Thursday, January 14, 2010

NZ stance on Fiji 'confusing' - Bainimarama


Fiji's military strongman Voreqe Bainimarama has labelled New Zealand's decision to improve relations while maintaining sanctions against the island state as "very confusing".

Foreign Affairs Minister Murray McCully yesterday announced that New Zealand and Fiji would begin to rebuild diplomatic ties following the expulsions of three diplomats since Bainimarama's 2006 coup.

Sanctions against regime leaders, the military and their families entering New Zealand would continue.

Speaking to Auckland's Indian station Radio Tarana, Bainimarama said the sanctions should be lifted.

"That is very confusing because that goes against all the gist of all the press statements that [have] come from New Zealand foreign affairs," he told Tarana.

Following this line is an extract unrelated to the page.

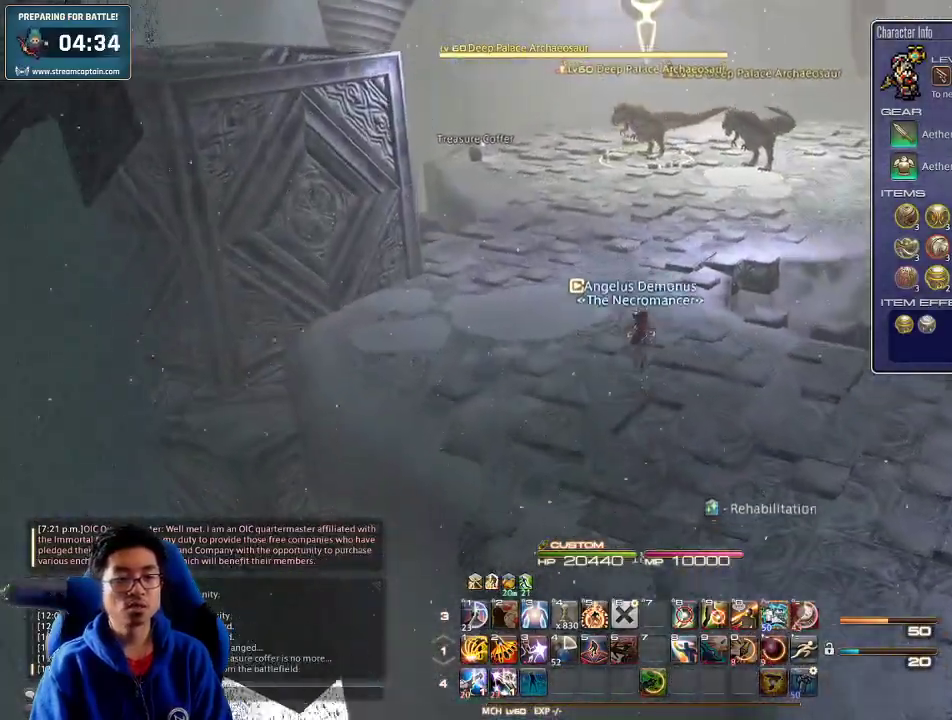
{"keys": ["w"], "events": [[400, "p", "down"], [466, "p", "up"]]}
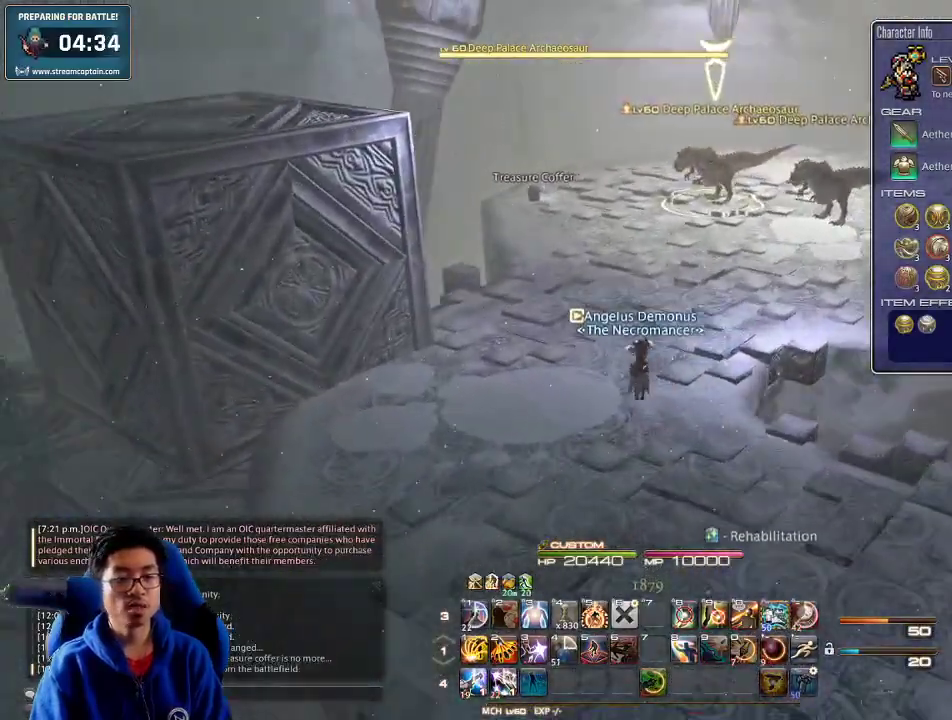
{"keys": ["a"], "events": [[33, "alt_r", "down"], [100, "4", "down"], [200, "4", "up"], [266, "4", "down"], [333, "4", "up"], [333, "alt_r", "up"], [366, "a", "down"], [466, "w", "up"]]}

"The whole idea behind it is to move toward understanding of what we want to do and needs to be done and that means lifting the sanctions."

He thanked New Zealand for its willingness to work with Fiji.

"This is very significant for the government and the people of Fiji.

"For us, the people of Fiji, it is about recognition."

The decision meant Fiji was seen as a sovereign nation charting its own path.

"We welcome New Zealand's efforts to resume diplomatic relations with us," he told Tarana.

He said he had a message for new New Zealand diplomats arriving in Fiji.

"My message to the officers concerned is to take the time to fully understand and appreciate Fiji."

The diplomats need to come with an open mind and a genuine desire to recognise what the regime was doing, he said.

Bainimarama was moving Fiji from being a "racially polarized nation that prompted racialist (sic) views that is determined to treat all its citizens equally."

Having good ties with New Zealand was "absolutely critical", the commodore said.

Bainimarama overthrew a democratic government in 2006.

Relations with Wellington were hit when Bainimarama declared, over an 18 month period, three New Zealand diplomats persona non grata.

McCully went to Fiji last weekend on an unannounced visit to meet the military-appointed Fiji foreign minister Inoke Kubuabola.

Kubuabola has long been a controversial figure in Fiji and played a high level role in Sitiveni Rabuka's 1987 military coup.

He claimed to have created the Taukei movement for indigenous supremacy.

Now with Bainimarama he is opposed to indigenous nationalism.

Kubuabola played a role in George Speight's 2000 coup. He was investigated on treason charges but by then had the support of the government of Prime Minister Laisenia Qarase. He was given diplomatic immunity as Fiji's High Commissioner to Papua New Guinea. The treason investigation ultimately lapsed when Bainimarama staged his coup.